Aboriginal and Torres Strait Islander young people experience significantly poorer health and greater social and economic challenges to future health than other Australian young people. Aboriginal young people are twice as likely to die, for example, and 15 times as likely to be in juvenile justice supervision or in prison.

While cross-sectional data document the disadvantage experienced by young Aboriginal and Torres Strait Islander people, there are major gaps in evidence and longitudinal studies highlighting health trajectories and opportunities for appropriate interventions are urgently needed.

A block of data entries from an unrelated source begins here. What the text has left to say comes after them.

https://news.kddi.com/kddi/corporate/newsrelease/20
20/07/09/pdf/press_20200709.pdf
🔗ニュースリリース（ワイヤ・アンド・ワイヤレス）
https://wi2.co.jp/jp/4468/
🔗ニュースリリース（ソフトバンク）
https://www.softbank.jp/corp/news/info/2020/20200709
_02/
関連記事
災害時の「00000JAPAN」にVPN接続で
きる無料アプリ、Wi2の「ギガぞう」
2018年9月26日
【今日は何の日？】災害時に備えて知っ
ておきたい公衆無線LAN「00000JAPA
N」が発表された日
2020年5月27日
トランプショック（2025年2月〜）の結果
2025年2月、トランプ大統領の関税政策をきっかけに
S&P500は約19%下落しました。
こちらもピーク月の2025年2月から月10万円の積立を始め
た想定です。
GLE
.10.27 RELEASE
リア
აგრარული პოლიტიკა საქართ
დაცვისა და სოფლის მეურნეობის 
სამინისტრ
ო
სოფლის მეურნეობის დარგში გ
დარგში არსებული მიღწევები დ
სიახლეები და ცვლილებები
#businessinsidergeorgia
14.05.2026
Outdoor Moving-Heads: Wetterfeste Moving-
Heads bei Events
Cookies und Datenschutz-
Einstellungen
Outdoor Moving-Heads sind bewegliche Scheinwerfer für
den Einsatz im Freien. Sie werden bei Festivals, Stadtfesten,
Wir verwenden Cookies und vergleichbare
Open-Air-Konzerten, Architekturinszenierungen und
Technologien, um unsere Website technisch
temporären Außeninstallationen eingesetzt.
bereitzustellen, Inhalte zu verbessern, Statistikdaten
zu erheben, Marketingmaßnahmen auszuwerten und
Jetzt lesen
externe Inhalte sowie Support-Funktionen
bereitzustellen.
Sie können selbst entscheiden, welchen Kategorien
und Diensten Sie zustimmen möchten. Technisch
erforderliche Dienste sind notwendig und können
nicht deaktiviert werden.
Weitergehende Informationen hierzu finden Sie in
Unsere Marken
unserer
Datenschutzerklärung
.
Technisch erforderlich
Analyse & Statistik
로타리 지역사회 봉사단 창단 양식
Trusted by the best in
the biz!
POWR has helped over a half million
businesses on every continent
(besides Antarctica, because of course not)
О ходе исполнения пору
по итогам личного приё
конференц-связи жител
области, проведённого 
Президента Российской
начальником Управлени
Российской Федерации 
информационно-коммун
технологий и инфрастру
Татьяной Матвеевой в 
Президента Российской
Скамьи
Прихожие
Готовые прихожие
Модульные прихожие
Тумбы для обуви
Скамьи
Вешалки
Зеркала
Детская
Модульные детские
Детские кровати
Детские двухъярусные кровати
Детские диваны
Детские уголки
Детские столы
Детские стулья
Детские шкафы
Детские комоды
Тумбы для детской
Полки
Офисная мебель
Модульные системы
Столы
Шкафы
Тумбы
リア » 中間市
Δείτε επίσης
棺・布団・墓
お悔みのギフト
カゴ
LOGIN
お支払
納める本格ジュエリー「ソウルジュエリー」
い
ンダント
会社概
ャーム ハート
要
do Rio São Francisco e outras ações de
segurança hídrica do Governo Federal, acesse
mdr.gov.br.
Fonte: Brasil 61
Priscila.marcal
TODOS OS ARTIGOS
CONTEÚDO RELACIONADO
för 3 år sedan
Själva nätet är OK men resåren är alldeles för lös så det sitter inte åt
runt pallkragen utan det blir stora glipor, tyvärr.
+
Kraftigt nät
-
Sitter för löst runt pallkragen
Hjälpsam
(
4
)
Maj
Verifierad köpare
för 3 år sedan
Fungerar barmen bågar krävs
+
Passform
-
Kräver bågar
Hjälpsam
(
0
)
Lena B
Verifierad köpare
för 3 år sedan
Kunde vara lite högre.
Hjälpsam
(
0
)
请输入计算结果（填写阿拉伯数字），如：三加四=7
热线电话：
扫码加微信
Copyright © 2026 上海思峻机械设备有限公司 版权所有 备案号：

This project will establish and conduct the first waves of follow-up for a cohort study of 2,250 Aboriginal and Torres Strait Islander young people aged 10 to 24 years and recruited from remote, rural and urban Aboriginal communities. It aims to:

  • Quantify among the target age range, patterns of: physical and mental health risk and protective behaviours; and major physical and mental health conditions and disability;
  • Describe the social and environmental context in which these young people are growing up including community, school, family and individual level factors;
  • Quantify changes in resilience and risk behaviours and health outcomes over time;
  • Identify factors relating to resilience and risk behaviours and physical and mental health outcomes at baseline and changes over time; and
  • Establish partnerships with communities to better understand factors relating to positive adolescent and youth health and support them to take action to improve it.